Please note that the released data does not contain actual images. We use actual images to extract the following two data:
-
As an alternative to displaying the actual images on the tool, we extracted a dominant color from each image. We display a square filled with the dominant color.
-
To arrange images in clusters, we obtain image embeddings using Vertex AI multimodal API. Then we run the standard agglomerative clustering algorithm to get 20 clusters.
git clone https://github.com/PAIR-code/adversarial-nibbler-vis.git
cd adversarial-nibbler-vis
npm install
npm run build
npm run serve
If you use Adversarial Nibbler as part of your work, please cite our research paper at https://arxiv.org/abs/2403.12075.

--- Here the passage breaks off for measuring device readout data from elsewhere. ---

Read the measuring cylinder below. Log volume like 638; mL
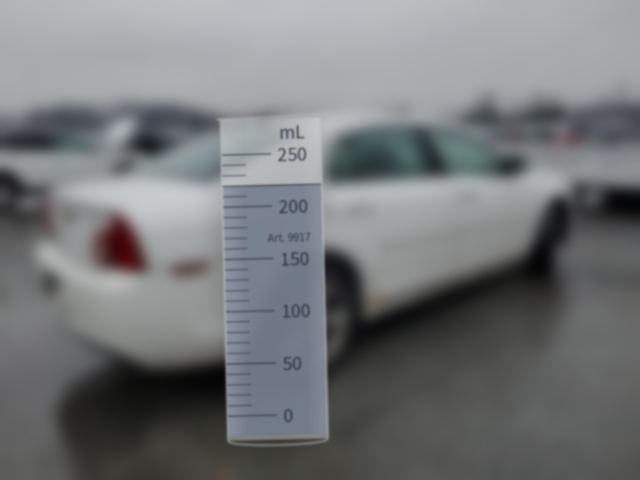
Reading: 220; mL
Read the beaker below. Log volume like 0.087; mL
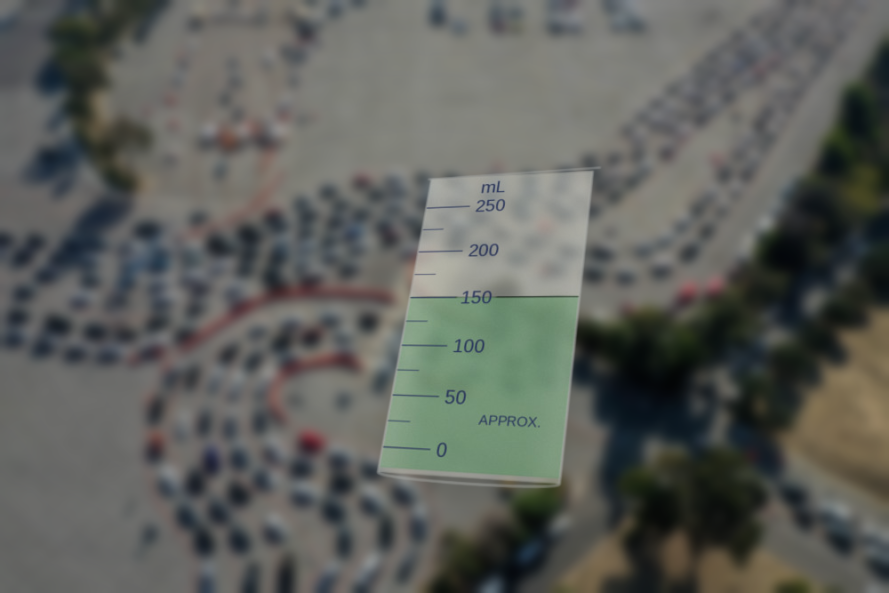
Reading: 150; mL
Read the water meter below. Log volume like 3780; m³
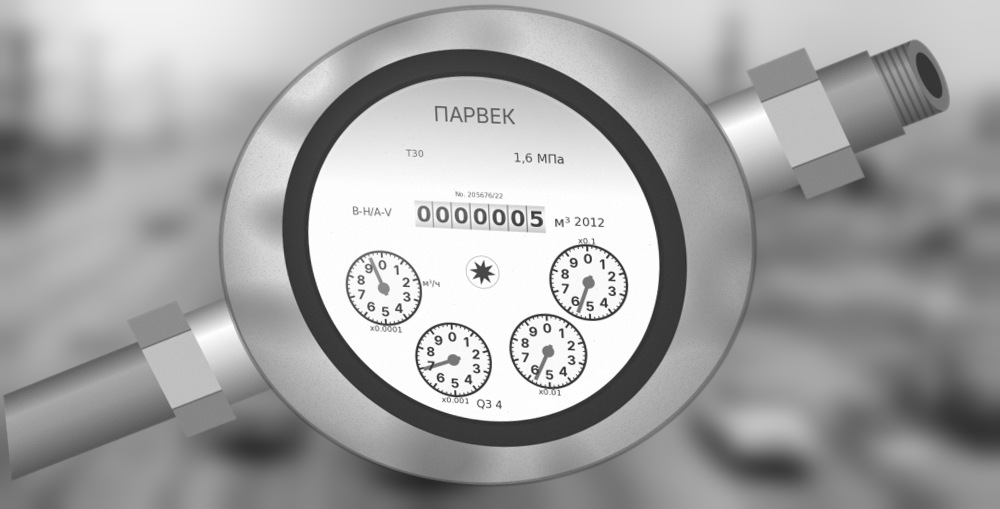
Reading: 5.5569; m³
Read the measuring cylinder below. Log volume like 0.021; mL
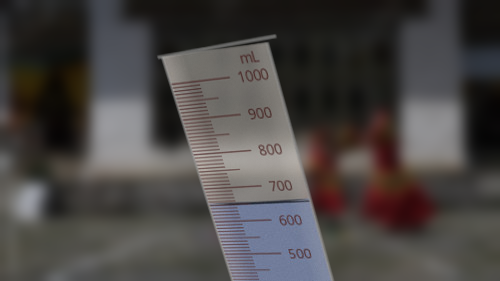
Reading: 650; mL
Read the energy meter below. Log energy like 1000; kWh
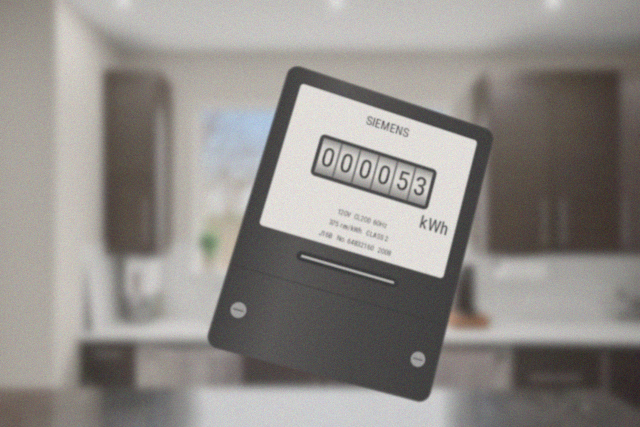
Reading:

@inproceedings{quaye2024nibbler,
title={{Adversarial Nibbler}: An Open Red-Teaming Method for Identifying Diverse Harms in Text-to-Image Generation},
author={Quaye, Jessica and Parrish, Alicia and Inel, Oana and Rastogi, Charvi and Kirk, Hannah Rose and Kahng, Minsuk and van Liemt, Erin and Bartolo, Max and Tsang, Jess and White, Justin and Clement, Nathan and Mosquera, Rafael and Ciro, Juan and Reddi, Vijay Janapa and Aroyo, Lora},
booktitle={ACM Conference on Fairness, Accountability, and Transparency (FAccT)},
year={2024},
publisher={ACM},
url={https://arxiv.org/abs/2403.12075}
}
This is not an official Google product.
Adversarial Nibbler visualization is a research project by a small team. There will be some bugs, but we are releasing at an early stage because we think it already has some values.